Dabei würde der Schutz dieser Gebiete keine Unsummen kosten. Studien zufolge wäre der Schutz aller 42 Gebiete bereits für 82 Millionen $ pro Jahr zu bekommen. Das entspricht einem Durchschnitt von 930 $ pro Quadratkilometer. Die wirklichen Kosten würden je nach der Besiedelungsdichte der Umgebung zwischen 130 $ bis zu 5000 $ in dicht besiedelten Gegenden Asiens liegen. Rund 47 Millionen davon werden bereits von den Tigerstaaten und internationalen Organisationen aufgebracht, wovon alleine Indien den Löwenanteil trägt.
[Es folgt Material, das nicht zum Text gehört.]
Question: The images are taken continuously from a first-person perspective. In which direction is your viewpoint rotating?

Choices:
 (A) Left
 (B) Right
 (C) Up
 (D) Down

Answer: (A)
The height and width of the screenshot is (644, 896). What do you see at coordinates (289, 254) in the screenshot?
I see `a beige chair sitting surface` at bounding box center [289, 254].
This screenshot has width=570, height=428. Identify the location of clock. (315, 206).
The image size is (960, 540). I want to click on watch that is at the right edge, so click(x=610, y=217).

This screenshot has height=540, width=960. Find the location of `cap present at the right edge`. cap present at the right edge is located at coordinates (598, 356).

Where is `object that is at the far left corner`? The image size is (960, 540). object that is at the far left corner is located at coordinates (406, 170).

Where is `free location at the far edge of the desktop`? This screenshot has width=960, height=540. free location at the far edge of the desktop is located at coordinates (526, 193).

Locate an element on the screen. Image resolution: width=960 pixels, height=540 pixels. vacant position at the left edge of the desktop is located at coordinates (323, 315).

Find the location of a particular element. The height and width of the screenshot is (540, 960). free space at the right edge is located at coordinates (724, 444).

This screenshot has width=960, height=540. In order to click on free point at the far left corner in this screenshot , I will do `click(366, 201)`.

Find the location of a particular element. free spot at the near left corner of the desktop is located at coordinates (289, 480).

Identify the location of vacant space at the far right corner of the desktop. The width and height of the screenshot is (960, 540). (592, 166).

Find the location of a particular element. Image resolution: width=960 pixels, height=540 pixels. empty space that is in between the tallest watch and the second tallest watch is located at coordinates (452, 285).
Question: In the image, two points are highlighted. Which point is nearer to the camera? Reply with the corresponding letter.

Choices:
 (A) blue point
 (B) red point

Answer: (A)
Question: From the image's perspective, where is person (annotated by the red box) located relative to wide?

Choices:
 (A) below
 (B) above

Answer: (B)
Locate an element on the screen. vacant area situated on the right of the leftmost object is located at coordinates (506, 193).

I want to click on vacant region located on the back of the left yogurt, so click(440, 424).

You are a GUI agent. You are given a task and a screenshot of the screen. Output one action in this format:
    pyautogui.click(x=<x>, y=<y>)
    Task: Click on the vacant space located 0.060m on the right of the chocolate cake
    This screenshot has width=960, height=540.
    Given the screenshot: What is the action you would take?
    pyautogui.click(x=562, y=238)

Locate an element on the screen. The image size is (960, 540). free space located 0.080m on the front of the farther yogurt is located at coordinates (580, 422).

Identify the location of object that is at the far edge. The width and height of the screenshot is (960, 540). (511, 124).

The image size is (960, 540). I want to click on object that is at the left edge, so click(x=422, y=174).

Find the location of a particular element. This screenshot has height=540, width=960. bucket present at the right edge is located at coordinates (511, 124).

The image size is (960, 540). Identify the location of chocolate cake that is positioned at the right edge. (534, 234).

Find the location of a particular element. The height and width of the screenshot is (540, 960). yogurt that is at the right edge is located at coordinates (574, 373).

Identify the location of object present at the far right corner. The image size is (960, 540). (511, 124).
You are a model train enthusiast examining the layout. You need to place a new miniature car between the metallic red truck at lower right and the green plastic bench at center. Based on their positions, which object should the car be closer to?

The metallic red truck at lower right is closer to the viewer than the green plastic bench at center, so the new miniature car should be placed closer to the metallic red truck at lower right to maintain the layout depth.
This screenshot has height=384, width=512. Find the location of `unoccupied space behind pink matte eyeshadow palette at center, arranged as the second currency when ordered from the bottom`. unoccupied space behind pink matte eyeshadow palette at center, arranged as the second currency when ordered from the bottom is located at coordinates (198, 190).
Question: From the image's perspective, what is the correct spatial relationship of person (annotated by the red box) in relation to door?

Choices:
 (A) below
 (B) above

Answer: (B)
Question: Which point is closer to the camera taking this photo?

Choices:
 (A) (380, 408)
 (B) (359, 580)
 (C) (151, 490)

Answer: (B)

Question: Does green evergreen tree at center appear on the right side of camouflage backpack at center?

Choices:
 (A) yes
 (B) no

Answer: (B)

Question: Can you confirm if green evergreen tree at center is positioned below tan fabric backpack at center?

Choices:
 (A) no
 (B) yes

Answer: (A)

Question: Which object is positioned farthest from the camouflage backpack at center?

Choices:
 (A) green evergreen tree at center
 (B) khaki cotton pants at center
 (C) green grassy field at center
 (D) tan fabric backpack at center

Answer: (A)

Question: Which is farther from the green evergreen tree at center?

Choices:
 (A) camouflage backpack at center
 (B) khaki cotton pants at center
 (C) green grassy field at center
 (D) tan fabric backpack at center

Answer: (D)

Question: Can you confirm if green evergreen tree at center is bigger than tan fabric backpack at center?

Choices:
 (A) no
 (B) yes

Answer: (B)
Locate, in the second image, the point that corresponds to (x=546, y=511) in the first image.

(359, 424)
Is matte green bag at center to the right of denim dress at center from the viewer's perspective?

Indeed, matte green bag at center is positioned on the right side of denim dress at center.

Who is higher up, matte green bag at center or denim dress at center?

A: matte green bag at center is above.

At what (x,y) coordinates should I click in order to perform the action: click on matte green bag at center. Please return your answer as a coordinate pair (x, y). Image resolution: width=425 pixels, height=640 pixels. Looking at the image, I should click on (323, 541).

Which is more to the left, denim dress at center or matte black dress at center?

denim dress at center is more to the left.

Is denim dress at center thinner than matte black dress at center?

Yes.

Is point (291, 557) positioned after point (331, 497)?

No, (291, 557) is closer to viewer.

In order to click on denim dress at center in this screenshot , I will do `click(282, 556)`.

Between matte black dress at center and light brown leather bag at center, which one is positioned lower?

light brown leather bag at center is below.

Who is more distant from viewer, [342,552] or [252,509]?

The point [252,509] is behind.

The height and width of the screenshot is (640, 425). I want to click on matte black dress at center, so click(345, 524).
Aber dennoch fehlen rund 35 Millionen $ pro Jahr für den Tigerschutz.

Arten wie der Tiger, die sich durch eine weite Verbreitung, aber gleichzeitig meist durch eine geringe Bestandsdichte auszeichnen, muss  es Wandermöglichkeiten auch fern der Schutzgebiete geben, wenn die Art als solche überleben und nicht auf Dauer in kleinen, voneinander abgetrennten Gebieten an genetischer Verarmung und Inzucht leiden soll. Jetzt aber ist es erst einmal notwendig, die letzten Tigergebiete wirksam vor Wilderei zu schützen.

Tiger cubs sniff WWF camera trap from WWF on Vimeo.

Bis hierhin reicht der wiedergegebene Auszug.